Multiple Outcomes in a Single Workflow
A workflow can have multiple End Flow Nodes, each configured with a different status. For example, a leave request workflow might have: an End Flow Node with "Completed" at the end of the approval path, an End Flow Node with "Rejected" at the end of the rejection path, and an End Flow Node with "Withdrawn" at the end of the withdrawal path. This gives clear, distinct outcomes for reporting and tracking.
Validation Rules
The workflow builder validates End Flow Nodes at publish time:
- The node must have at least one incoming edge. An End Flow Node with zero incoming edges is considered abandoned and will fail validation.
- The node must have zero outgoing edges. Any outgoing edges trigger an edge mismatch error — the End Flow Node is always a terminal point.
- When Hide Status is enabled, the node is restricted to exactly one incoming edge. Attempting to connect a second incoming edge will be rejected at the edge creation level.
- When Hide Status is disabled, multiple incoming edges are allowed. The node can act as a convergence point where multiple paths terminate with the same status.
Data Center
The End Flow Node does not produce any output in the Data Center. It is explicitly excluded from the Data Center configuration — there are no execution data fields, no response fields, and no values for downstream nodes to reference (since there are no downstream nodes).
Best Practices
- Use specific statuses for distinct outcomes. Don't route all termination paths to a single End Flow Node with "Completed" status. Instead, use Rejected for denial paths, Withdrawn for cancellation paths, and Failed for error paths. This makes reporting and analytics meaningful.
- Enable Hide Status for internal termination mechanics that end users don't need to see — especially withdrawal flows and system-initiated cancellations.
- Name your End Flow Nodes descriptively.
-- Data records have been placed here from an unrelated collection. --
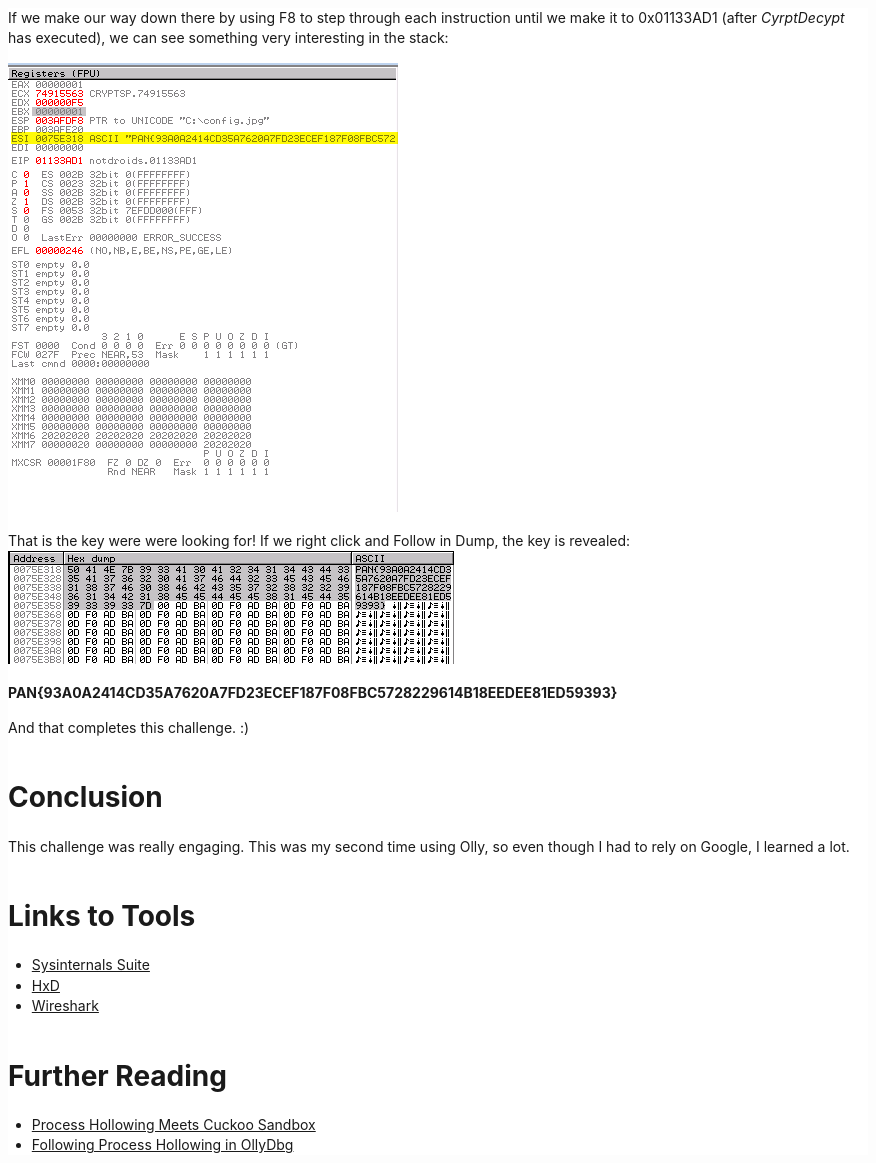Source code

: If we make our way down there by using F8 to step through each instruction until we make it to 0x01133AD1 (after *CyrptDecypt* has executed), we can see something very interesting in the stack:

![What is that in the stack?](https://github.com/AttackZero/ctf_writeups/blob/master/labyrenth_2017/images/binary_1_key_stack.png)

That is the key were were looking for! If we right click and Follow in Dump, the key is revealed:
![Woot!](https://github.com/AttackZero/ctf_writeups/blob/master/labyrenth_2017/images/binary_1_key_dump.png)

**PAN{93A0A2414CD35A7620A7FD23ECEF187F08FBC5728229614B18EEDEE81ED59393}**

And that completes this challenge. :)

# Conclusion
This challenge was really engaging. This was my second time using Olly, so even though I had to rely on Google, I learned a lot.

# Links to Tools

* [Sysinternals Suite](https://technet.microsoft.com/en-us/sysinternals/bb842062.aspx)
* [HxD](https://mh-nexus.de/en/hxd/)
* [Wireshark](https://www.wireshark.org/)

# Further Reading

* [Process Hollowing Meets Cuckoo Sandbox](http://journeyintoir.blogspot.com/2015/02/process-hollowing-meets-cuckoo-sandbox.html)
* [Following Process Hollowing in OllyDbg](http://blog.airbuscybersecurity.com/post/2016/06/Following-Process-Hollowing-in-OllyDbg)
Since the node name appears in the progress tracker (unless hidden), names like "Request Withdrawn", "Application Rejected", or "Leave Approved" are much clearer than generic names.
- Remember that all other in-progress steps are canceled. When the End Flow Node executes, it cancels every other active step for that item. Design your workflow accordingly — if you have parallel branches, make sure reaching an End Flow Node on one branch is truly the final decision.
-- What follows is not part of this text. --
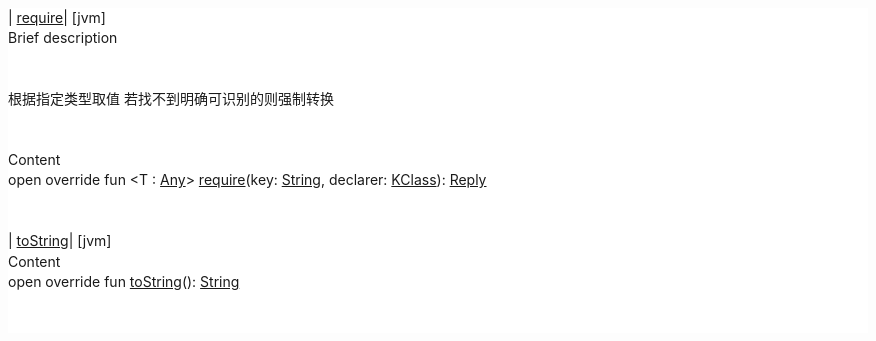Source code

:| [require](../../../tech.whence.echo.support.redis/-redis-accessor/index.md#tech.whence.echo.container/Accessibility/require/#kotlin.String#kotlin.reflect.KClass[TypeParam(bounds=[kotlin.Any])]/PointingToDeclaration/)| [jvm]  <br>Brief description  <br><br><br>根据指定类型取值 若找不到明确可识别的则强制转换<br><br>  <br>Content  <br>open override fun <T : [Any](https://kotlinlang.org/api/latest/jvm/stdlib/kotlin/-any/index.html)> [require](../../../tech.whence.echo.support.redis/-redis-accessor/index.md#tech.whence.echo.container/Accessibility/require/#kotlin.String#kotlin.reflect.KClass[TypeParam(bounds=[kotlin.Any])]/PointingToDeclaration/)(key: [String](https://kotlinlang.org/api/latest/jvm/stdlib/kotlin/-string/index.html), declarer: [KClass](https://kotlinlang.org/api/latest/jvm/stdlib/kotlin.reflect/-k-class/index.html)<T>): [Reply](../../../tech.whence.echo.container/-reply/index.md)<T>  <br><br><br>
| [toString](../../../tech.whence.echo.webclient.response.exception/-response-unrecognized-exception/index.md#kotlin/Any/toString/#/PointingToDeclaration/)| [jvm]  <br>Content  <br>open override fun [toString](../../../tech.whence.echo.webclient.response.exception/-response-unrecognized-exception/index.md#kotlin/Any/toString/#/PointingToDeclaration/)(): [String](https://kotlinlang.org/api/latest/jvm/stdlib/kotlin/-string/index.html)  <br><br><br>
- Use the End Node for simple, successful completions. If the workflow has a single happy path and no special status is needed, the plain End Node is simpler and sufficient. Reserve the End Flow Node for workflows that need explicit outcome tracking.
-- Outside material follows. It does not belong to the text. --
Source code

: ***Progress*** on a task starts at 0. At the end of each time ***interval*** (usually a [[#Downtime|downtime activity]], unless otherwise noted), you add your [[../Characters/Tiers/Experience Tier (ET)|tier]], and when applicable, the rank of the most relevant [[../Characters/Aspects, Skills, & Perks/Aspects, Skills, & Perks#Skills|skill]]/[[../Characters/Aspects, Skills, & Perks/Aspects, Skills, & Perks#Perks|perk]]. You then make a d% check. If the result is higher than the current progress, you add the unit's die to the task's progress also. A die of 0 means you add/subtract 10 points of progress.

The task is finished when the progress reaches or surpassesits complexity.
- Place End Flow Nodes at the end of every distinct outcome path. If your workflow can end in approval, rejection, and withdrawal, each of those paths should have its own End Flow Node with the appropriate status. This ensures clean reporting and avoids ambiguous workflow item states.
- Be aware of the Hide Status edge restriction. When Hide Status is enabled, only one incoming edge is allowed. If you need multiple paths to converge on a hidden terminal status, either use a Merge Node before the End Flow Node, or disable Hide Status.